Every time when I read about WWII or anything related to it, something new comes up which I have never heard before.
Most of the instances mentioned here is something that is happening (or going to happen) in the present day world.
Killing of those animals was a wasted exercise, even if they were alive, they would not have caused much damage to the humans. Sad

harimohan said...

though i love reading on WWII these incidents happened in a city i grew up in and never read about ,shouldn't regional history be given importance in curriculum

Maddy said...

Thanks Haddock..
I agree that some better solution would have been ideal, but in those 48-72 hours, what could one do to lions, tigers, panthers and bears? I doubt they could have escaped, but well, that was how it was. I am sure the elephant was not shot simply because the executioners were from the MSP in Kerala, I believe most Malayalis would not have a heart to kill an elephant.

Maddy said...

Thanks Hari..
There are quite a few history buffs like Sriram and Ramakrishnan in Chennai and they as well as others write about these things, even though their patron and leading light S Muthiah is no more.

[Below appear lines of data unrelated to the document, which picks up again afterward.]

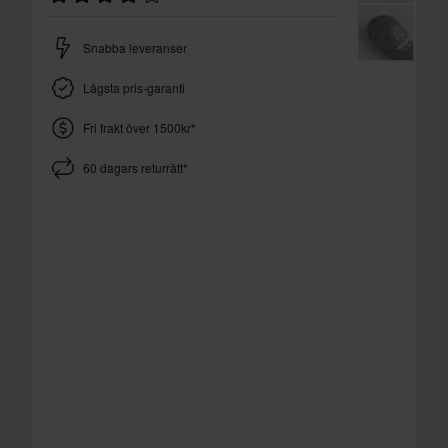
Snabba leveranser
Lägsta pris-garanti
Fri frakt över 1500kr*
60 dagars returrätt*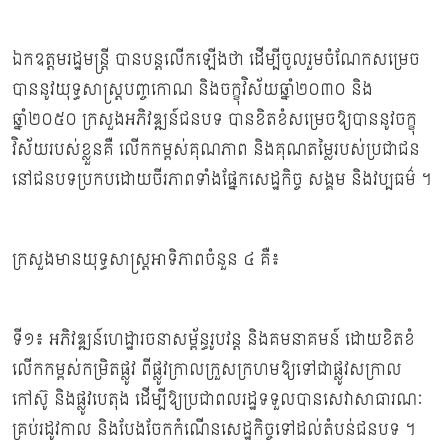
ឯកឧត្ដមរដ្ឋមន្ត្រី បានបន្តលើកឡើងថា ដើម្បីចូលរួមចំណែកសម្រេច
បាននូវយុទ្ធសាស្រ្តបញ្ចកោណ និងចក្ខុវិស័យឆ្នាំ២០៣០ និង
ឆ្នាំ២០៥០ ក្រសួងអភិវឌ្ឍន៍ជនបទ បានខិតខំសម្រេចឱ្យបាននូវចក្ខុ
វិស័យរបស់ខ្លួនគឺ លើកកម្ពស់គុណភាព និងគុណតម្លៃរបស់ប្រជាជន
នៅជនបទប្រកបដោយចីរភាពទាំងផ្នែកសេដ្ឋកិច្ច សង្គម និងវប្បធម៌ ។
ក្រសួងមានយុទ្ធសាស្ត្រអាទិភាពចំនួន ៤ គឺ៖
ទី១៖ អភិវឌ្ឍន៍ហេដ្ឋារចនាសម្ព័ន្ធរូបវន្ត និងគមនាគមន៍ ដោយខិតខំ
លើកកម្ពស់កម្រិតផ្លូវ ពីផ្លូវក្រាលក្រួសក្រហមឱ្យទៅជាផ្លូវសក្រាល
កៅស៊ូ និងផ្លូវបេតុង ដើម្បីឱ្យប្រជាពលរដ្ឋទទួលបានសេវាសាធារណៈ
គ្រប់រដូវកាល និងបែងចែកកំណើនសេដ្ឋកិច្ចទៅដល់តំបន់ជនបទ ។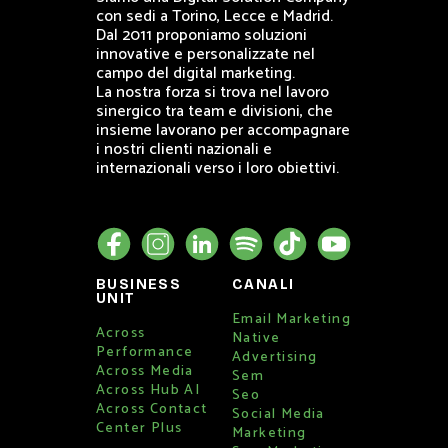
con sedi a Torino, Lecce e Madrid.
Dal 2011 proponiamo soluzioni
innovative e personalizzate nel
campo del digital marketing.
La nostra forza si trova nel lavoro
sinergico tra team e divisioni, che
insieme lavorano per accompagnare
i nostri clienti nazionali e
internazionali verso i loro obiettivi.
BUSINESS
CANALI
UNIT
Email Marketing
Across
Native
Performance
Advertising
Across Media
Sem
Across Hub AI
Seo
Across Contact
Social Media
Center Plus
Marketing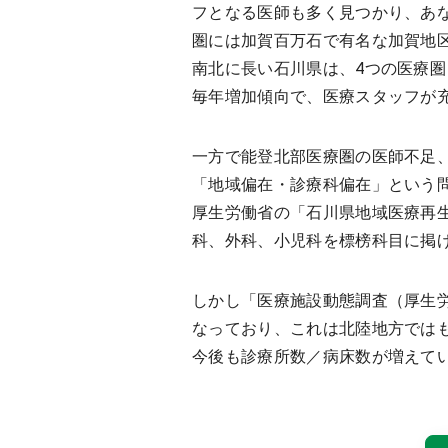
フとなる医師も多く見つかり、あ
圏には加賀百万石で有名な加賀地
南北に長い石川県は、4つの医療圏
毎年増加傾向で、医療スタッフが
一方で能登北部医療圏の医師不足
「地域偏在・診療科偏在」という
厚生労働省の「石川県地域医療再
科、外科、小児科を標榜科目に掲
しかし「医療施設動態調査（厚生労
なっており、これは北陸地方ではも
今後も診療所数／病床数が増えて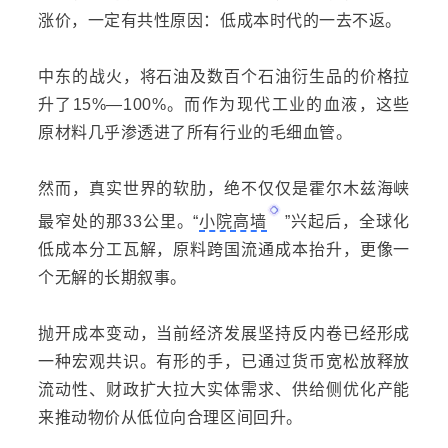
涨价，一定有共性原因：低成本时代的一去不返。
中东的战火，将石油及数百个石油衍生品的价格拉
升了15%—100%。而作为现代工业的血液，这些
原材料几乎渗透进了所有行业的毛细血管。
然而，真实世界的软肋，绝不仅仅是
霍尔木兹海峡
最窄处的那33公里。“
小院高墙
”兴起后，全球化
低成本分工瓦解，原料跨国流通成本抬升，更像一
个无解的长期叙事。
抛开成本变动，当前经济发展坚持反内卷已经形成
一种宏观共识。有形的手，已通过货币宽松
放
释放
流动性、财政扩大拉大实体需求、供给侧优化产能
来推动物价从低位向合理区间回升。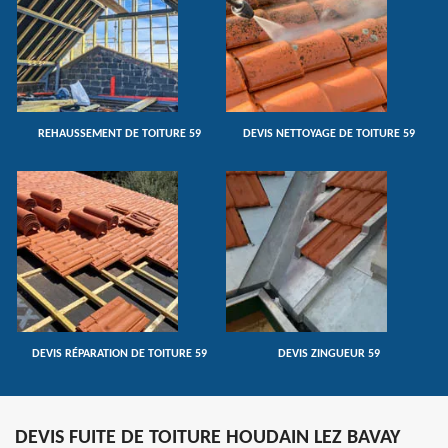
REHAUSSEMENT DE TOITURE 59
DEVIS NETTOYAGE DE TOITURE 59
DEVIS RÉPARATION DE TOITURE 59
DEVIS ZINGUEUR 59
DEVIS FUITE DE TOITURE HOUDAIN LEZ BAVAY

venkatesh ramakrishnan said...

Hi
thanks for quoting me. and call me venkatesh. ramakrishnan is not a family name but my dad's. and i love your writing
venkatesh ramakrishnan

Nagarajan Seshadri said...

Nice article. In the 13th para it says in one sentence "east and south to Bangalore and Malabar." I think it should be "west and south to Bangalore and Malabar" is it not, since those places are to the west and south of Madras. Just a small correction I noticed.